One could postulate that a possible bias of the study lies in the fact that in ARTS II the patients were not discussed with the surgeons prior to the intervention; even though the protocol required that the lesions were also treatable by CABG. This could potentially lead to the enrolment of technically simpler two- or three-vessel disease patients than those treated in ARTS I. However, this is unlikely since the ARTS II population consisted of patients with more cardiovascular risk factors, more three-vessel disease and an increased number of significant lesions, who received more and longer stents. Furthermore, patients in ARTS II had more type C lesions.
Finally, the results of the present study are limited to three-year follow-up. Whether the favourable long-term outcome will be sustained in both genders with multivessel coronary artery disease after sirolimus-stent implantation in patients is not yet known.
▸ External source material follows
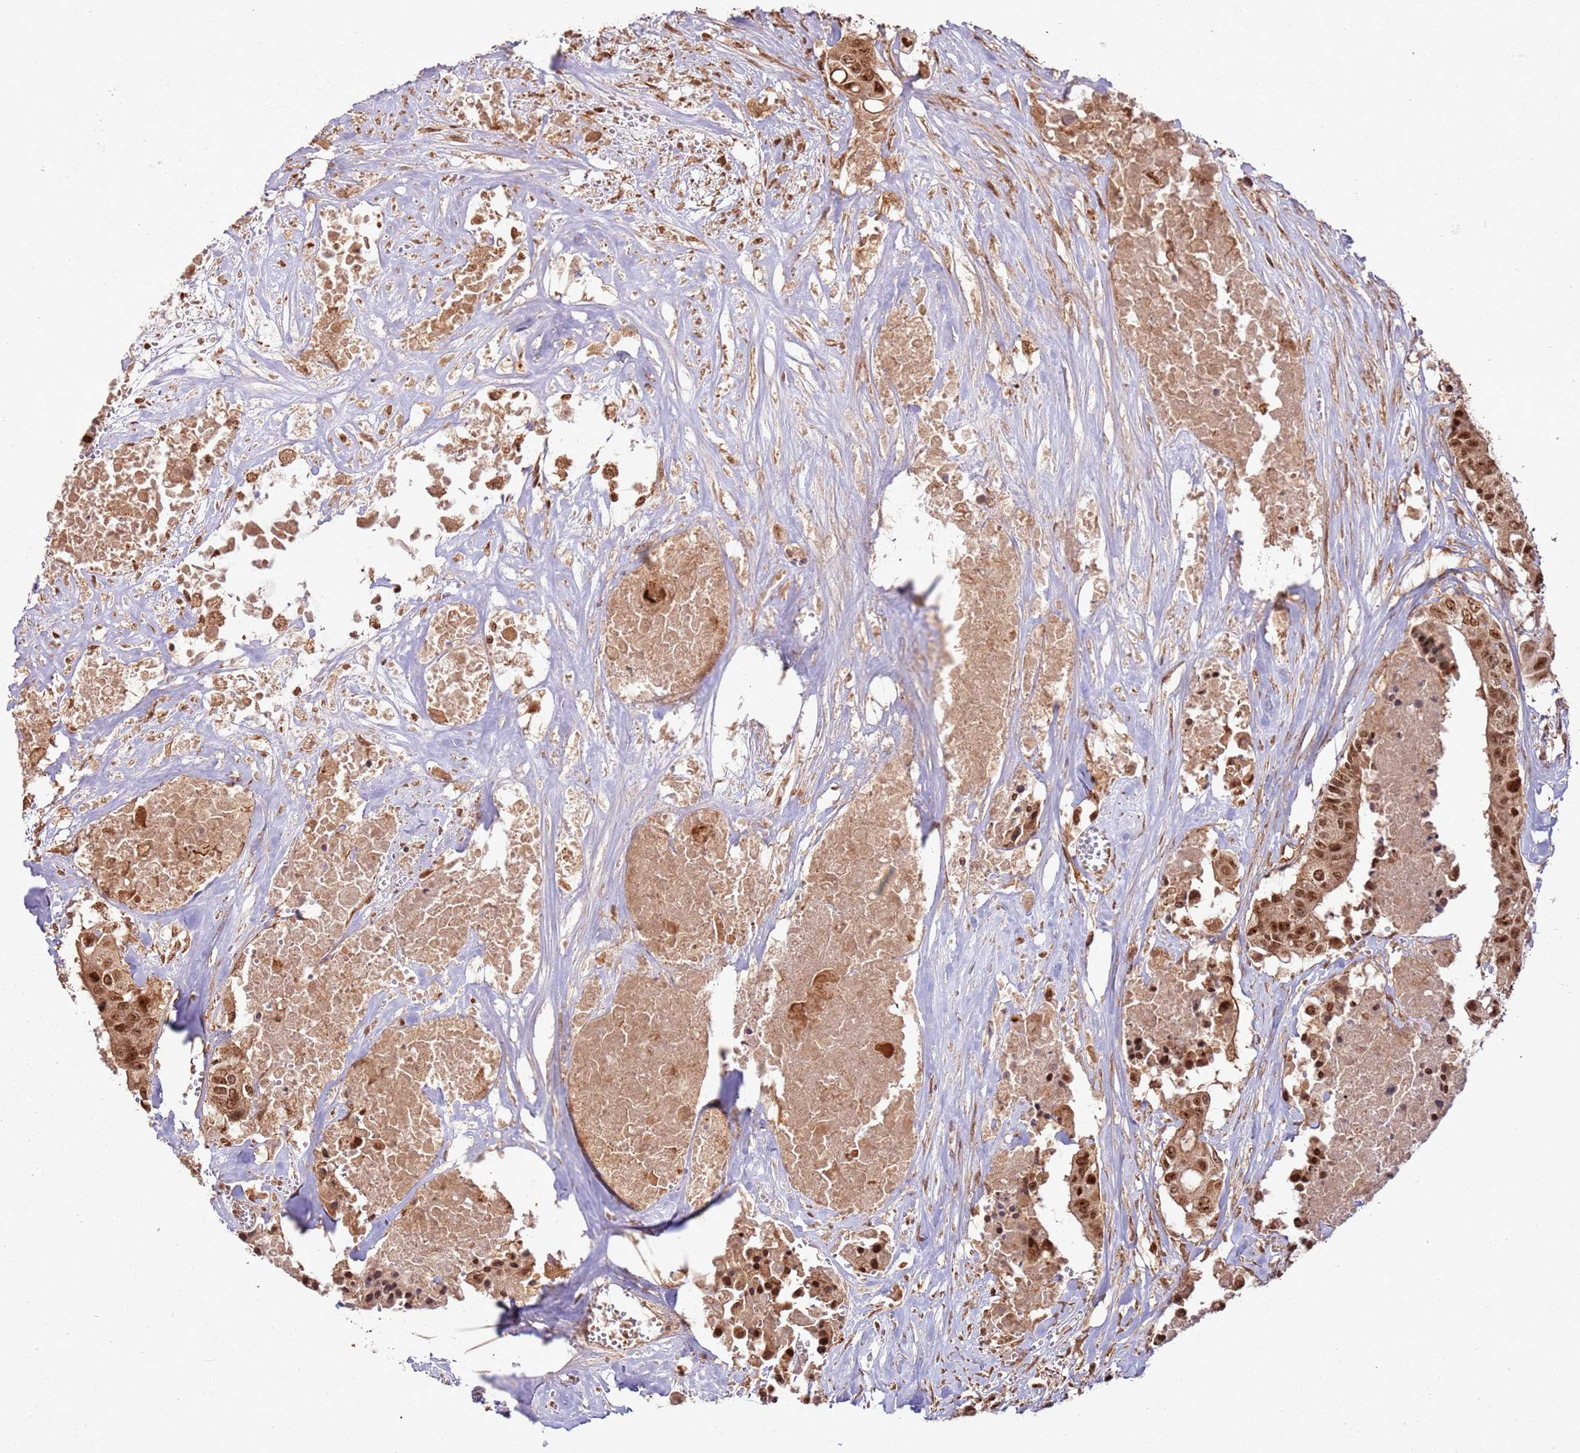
{"staining": {"intensity": "moderate", "quantity": ">75%", "location": "nuclear"}, "tissue": "colorectal cancer", "cell_type": "Tumor cells", "image_type": "cancer", "snomed": [{"axis": "morphology", "description": "Adenocarcinoma, NOS"}, {"axis": "topography", "description": "Colon"}], "caption": "A brown stain shows moderate nuclear staining of a protein in human adenocarcinoma (colorectal) tumor cells.", "gene": "TBC1D13", "patient": {"sex": "male", "age": 77}}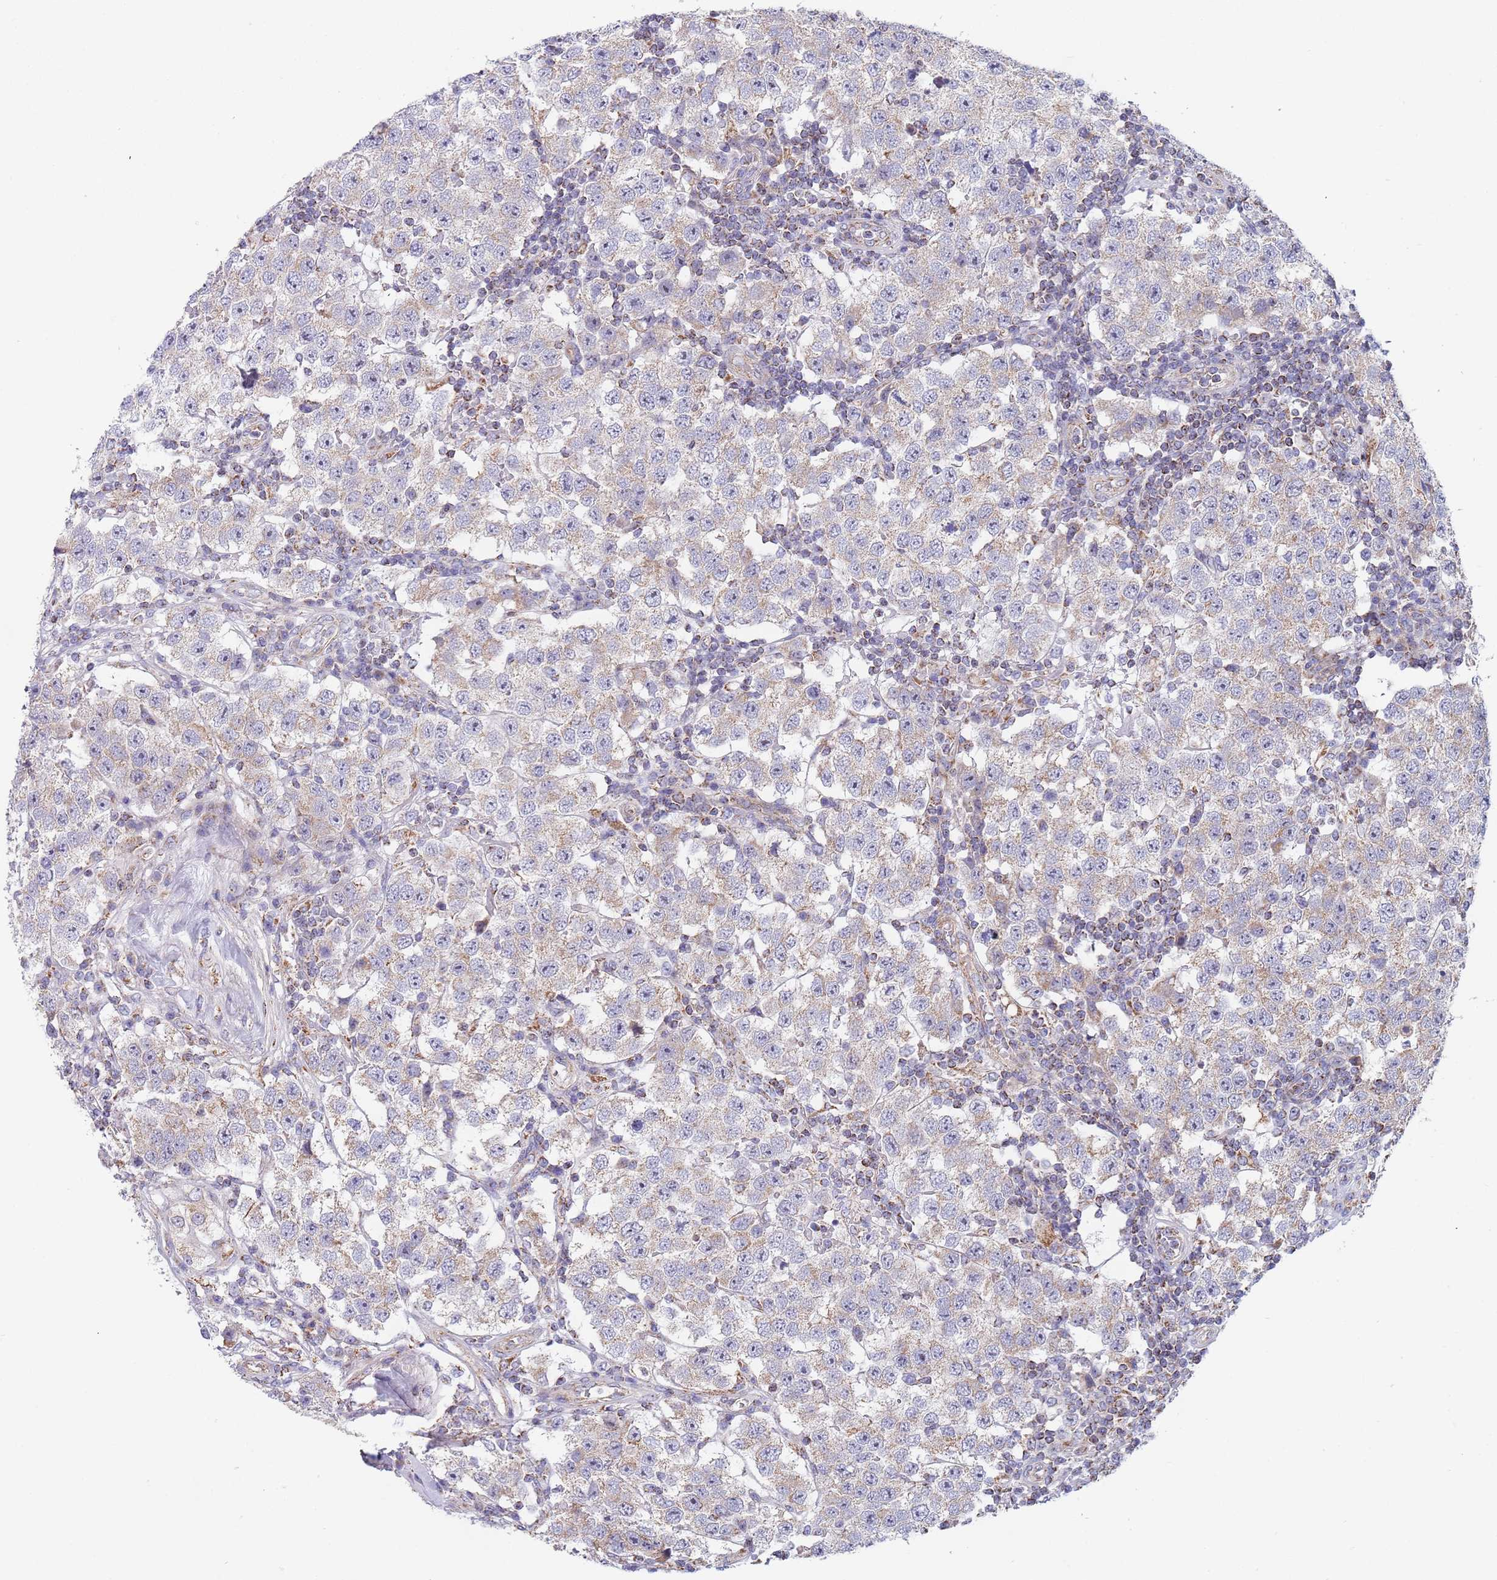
{"staining": {"intensity": "weak", "quantity": "<25%", "location": "cytoplasmic/membranous"}, "tissue": "testis cancer", "cell_type": "Tumor cells", "image_type": "cancer", "snomed": [{"axis": "morphology", "description": "Seminoma, NOS"}, {"axis": "topography", "description": "Testis"}], "caption": "IHC of testis cancer (seminoma) displays no positivity in tumor cells.", "gene": "PWWP3A", "patient": {"sex": "male", "age": 34}}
Recent reports on late stent thrombosis have indicated a constant stent thrombosis rate of 0.6% per year29. This may have an unfavourable impact on the long-term MACCE. However, there is no data indicating that stent thrombosis will affect more women than men.
Although female and male patients in ARTS II had more adverse baseline characteristics than those in ARTS I, in both groups the MACCE rate was lower than in ARTS I-PCI and similar to that of ARTS I-CABG. Furthermore, women had a higher surgical mortality at 30 days and good short and mid-term results with drug-eluting stent implantation. Additionally, the female patients enrolled in the ARTS II study were older and had more risk factors compared with the male patients. However, the MACCE rate was similar between the two groups during the 30 days, the one-year and three years follow-up period. These findings indicate that PCI with drug-eluting stents may be considered as a first choice procedure for coronary revascularisation in women.
The outcome in both genders treated with sirolimus-eluting stent implantation was significantly improved. This improvement observed in both genders may reflect the fact that sirolimus-eluting stents effectively neutralize the impact of the adverse factors that in the past hampered short- and long-term results.